*** Passage to read ***

HP promotes neutrophil inflammatory activation by regulating PFKFB2 in the glycolytic metabolism of sepsis

by Song Chen, Qian Zhang, Liyan Sun, Wei Song, Tao Zhang, Weidong Song, Jian Wan

Background

Sepsis, described as an inflammatory reaction to an infection, is a very social health problem with high mortality. This study aims to explore the new mechanism in the progression of sepsis.

Methods

We downloaded the GSE69528 dataset to screen differentially expressed genes (DEGs) for WGCNA, in which the key module was identified and analyzed by DMNC algorithm, expression verification and ROC curve analysis to identify the hub gene. Furthermore, the hub gene was analyzed by immunoassay, and the potential mechanism of hub gene in neutrophils was investigated by in vitro experiments.

*** Dataset content ***

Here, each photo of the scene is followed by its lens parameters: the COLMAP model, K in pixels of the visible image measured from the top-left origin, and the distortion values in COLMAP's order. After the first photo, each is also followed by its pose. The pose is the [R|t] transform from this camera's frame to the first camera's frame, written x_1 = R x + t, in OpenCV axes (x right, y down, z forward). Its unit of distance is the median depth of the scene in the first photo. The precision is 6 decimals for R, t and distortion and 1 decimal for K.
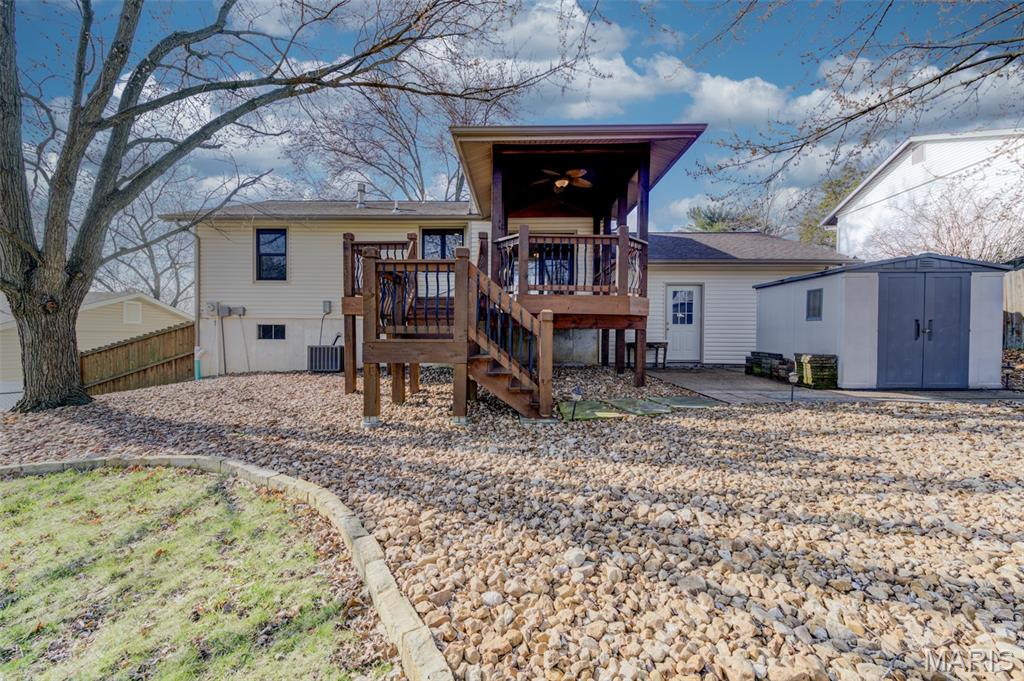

***

=== What you need to do ===
According to the sepsis study summary, which dataset was downloaded to screen differentially expressed genes? Answer from the sepsis study summary only, not from the listing.

=== Answer to this task ===
GSE69528